Mengingat pentingnya peranan ruang terbuka hijau dalam visi green city, Pemko Banda Aceh telah melahirkan Qanun No. 4 Tahun 2009 tentang RTRW Kota Banda Aceh 2009-2029. Dalam qanun ini, ditetapkan bahwa pengembangan ruang terbuka hijau (RTH) meliputi taman kota, hutan kota, jalur hijau jalan, sabuk hijau, RTH pengaman sungai dan pantai atau RTH tepi air. Pengaturan ruang terbuka hijau (RTH) di Kota Banda Aceh disebar pada setiap desa/gampong (90 gampong).

Jumlah RTH hingga tahun 2011 meliputi taman kota tersebar pada 40 gampong dan hutan kota tersebar pada 19 gampong. Target pencapaian RTH gampong setiap 5 tahun sebanyak 12 taman kota dan 18 hutan kota sehingga pada tahun 2029 pemanfaatan ruang terbuka hijau telah tersebar merata di seluruh gampong di Kota Banda Aceh.
Sesuai dengan RTRW Kota Banda Aceh Tahun 2009-2029, pemerintah Kota Banda Aceh menargetkan RTH publik sebesar 20,52%. Hingga tahun 2011 ini luas RTH (ruang terbuka hijau) yang dimiliki oleh Pemerintah Kota adalah sebesar ± 12,0%. Untuk mencapai target 20,52% tersebut, Pemerintah Kota terus berupaya mengimplemetasikan berbagai kebijakan dan program perluasan ruang terbuka hijau.

* _Daftar Data_
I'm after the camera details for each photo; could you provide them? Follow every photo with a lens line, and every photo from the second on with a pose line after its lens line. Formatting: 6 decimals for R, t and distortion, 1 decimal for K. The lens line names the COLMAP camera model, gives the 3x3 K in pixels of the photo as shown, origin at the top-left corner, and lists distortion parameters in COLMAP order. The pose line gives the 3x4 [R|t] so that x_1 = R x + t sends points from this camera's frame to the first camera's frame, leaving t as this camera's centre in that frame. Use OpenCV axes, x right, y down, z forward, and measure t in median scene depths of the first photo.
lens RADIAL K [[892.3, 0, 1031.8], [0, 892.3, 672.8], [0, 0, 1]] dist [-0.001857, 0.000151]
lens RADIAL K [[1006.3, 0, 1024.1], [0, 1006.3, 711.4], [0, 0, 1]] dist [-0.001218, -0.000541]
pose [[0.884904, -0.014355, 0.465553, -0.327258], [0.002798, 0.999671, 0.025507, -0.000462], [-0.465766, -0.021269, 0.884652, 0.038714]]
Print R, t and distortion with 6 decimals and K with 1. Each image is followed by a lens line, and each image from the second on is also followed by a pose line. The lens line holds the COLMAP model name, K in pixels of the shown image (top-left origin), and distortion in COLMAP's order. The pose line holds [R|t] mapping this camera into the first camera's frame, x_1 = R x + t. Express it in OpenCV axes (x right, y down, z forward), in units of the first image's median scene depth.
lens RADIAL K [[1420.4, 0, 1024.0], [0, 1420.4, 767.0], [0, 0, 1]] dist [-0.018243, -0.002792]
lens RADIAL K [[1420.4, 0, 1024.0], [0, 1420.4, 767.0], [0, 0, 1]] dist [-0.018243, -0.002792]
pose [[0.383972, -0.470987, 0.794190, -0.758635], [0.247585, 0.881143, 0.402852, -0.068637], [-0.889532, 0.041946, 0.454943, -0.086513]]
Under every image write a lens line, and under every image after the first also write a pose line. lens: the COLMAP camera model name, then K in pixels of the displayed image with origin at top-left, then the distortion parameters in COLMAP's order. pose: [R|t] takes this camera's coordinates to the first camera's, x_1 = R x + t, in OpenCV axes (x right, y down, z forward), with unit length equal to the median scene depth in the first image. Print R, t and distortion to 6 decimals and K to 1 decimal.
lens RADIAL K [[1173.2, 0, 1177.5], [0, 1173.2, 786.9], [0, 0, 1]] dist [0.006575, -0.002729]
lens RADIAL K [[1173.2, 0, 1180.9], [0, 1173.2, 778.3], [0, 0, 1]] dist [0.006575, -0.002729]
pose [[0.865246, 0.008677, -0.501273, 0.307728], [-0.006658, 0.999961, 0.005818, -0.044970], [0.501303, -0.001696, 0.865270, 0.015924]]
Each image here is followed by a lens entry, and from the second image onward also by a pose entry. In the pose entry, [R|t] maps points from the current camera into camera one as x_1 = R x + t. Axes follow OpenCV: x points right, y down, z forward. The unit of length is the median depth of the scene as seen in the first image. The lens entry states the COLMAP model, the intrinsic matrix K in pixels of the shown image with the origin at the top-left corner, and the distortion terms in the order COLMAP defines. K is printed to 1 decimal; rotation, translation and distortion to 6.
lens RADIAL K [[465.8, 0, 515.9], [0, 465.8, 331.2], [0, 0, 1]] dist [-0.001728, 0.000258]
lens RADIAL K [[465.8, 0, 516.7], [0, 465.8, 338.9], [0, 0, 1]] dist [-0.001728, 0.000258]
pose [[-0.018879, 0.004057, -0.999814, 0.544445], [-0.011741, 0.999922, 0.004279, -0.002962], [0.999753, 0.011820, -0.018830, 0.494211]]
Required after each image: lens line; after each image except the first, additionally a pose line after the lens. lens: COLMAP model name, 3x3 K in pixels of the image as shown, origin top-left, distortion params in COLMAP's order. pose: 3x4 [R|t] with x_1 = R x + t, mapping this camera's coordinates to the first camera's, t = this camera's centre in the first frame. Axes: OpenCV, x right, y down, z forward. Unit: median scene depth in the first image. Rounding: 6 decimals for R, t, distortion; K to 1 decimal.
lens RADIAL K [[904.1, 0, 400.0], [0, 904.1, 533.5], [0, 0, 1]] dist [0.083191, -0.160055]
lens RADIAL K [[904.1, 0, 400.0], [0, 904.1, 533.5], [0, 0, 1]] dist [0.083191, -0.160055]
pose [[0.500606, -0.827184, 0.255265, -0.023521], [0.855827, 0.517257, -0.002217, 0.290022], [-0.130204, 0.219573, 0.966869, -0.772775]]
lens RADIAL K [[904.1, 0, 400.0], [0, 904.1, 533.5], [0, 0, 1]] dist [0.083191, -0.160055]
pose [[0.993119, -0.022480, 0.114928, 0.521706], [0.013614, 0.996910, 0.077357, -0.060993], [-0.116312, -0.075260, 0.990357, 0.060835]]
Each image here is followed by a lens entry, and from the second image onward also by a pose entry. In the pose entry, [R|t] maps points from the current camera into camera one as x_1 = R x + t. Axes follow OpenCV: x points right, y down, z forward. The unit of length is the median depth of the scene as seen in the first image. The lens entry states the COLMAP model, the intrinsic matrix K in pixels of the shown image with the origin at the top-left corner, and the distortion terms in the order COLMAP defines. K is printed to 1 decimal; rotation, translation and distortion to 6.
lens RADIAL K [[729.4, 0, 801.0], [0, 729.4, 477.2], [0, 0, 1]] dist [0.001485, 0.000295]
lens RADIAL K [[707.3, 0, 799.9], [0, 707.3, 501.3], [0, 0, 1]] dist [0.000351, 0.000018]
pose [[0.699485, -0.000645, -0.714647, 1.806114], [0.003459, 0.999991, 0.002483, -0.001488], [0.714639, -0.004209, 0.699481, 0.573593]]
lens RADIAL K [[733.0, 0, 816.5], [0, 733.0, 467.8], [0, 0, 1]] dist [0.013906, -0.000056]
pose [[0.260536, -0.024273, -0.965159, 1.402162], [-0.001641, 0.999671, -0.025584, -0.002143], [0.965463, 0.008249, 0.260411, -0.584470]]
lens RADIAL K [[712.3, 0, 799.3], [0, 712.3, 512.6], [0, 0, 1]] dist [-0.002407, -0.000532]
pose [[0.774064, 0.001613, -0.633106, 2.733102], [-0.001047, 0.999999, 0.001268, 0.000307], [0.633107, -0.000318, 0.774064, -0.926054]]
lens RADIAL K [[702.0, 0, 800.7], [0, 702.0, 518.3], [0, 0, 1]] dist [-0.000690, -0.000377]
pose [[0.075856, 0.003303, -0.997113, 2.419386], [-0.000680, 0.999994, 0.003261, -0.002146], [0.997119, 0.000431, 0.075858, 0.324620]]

* _Petunjuk Tugas_
(1) Dalam bacaan tentang ruang terbuka hijau Banda Aceh, berapa persen RTH publik yang ditargetkan pemerintah kota?
(2) Lanjutkan bacaan tentang ruang terbuka hijau Banda Aceh mulai setelah kalimat terakhirnya.
Baris-baris data di atas merupakan bahan tersendiri yang terpisah dari bacaan.

* _Jawaban Berurutan_
(1) Targetnya sebesar 20,52%.

(2)
Untuk RTH privat, kebijakan Pemerintah Kota Banda Aceh sudah menerapkan RTH seluas 30 – 40% dari setiap persil bangunan, dimana angka persentase luasan RTH ini sudah melebihi target yang ditetapkan dalam UU Nomor 26 Tahun 2007 tentang Penataan Ruang yaitu 10%. RTH yang dikembangkan di Banda Aceh meliputi sempadan sungai, sempadan pantai, sepanjang jaringan jalan, pemakaman, taman kota yang tersebar pada setiap kecamatan, dan hutan kota.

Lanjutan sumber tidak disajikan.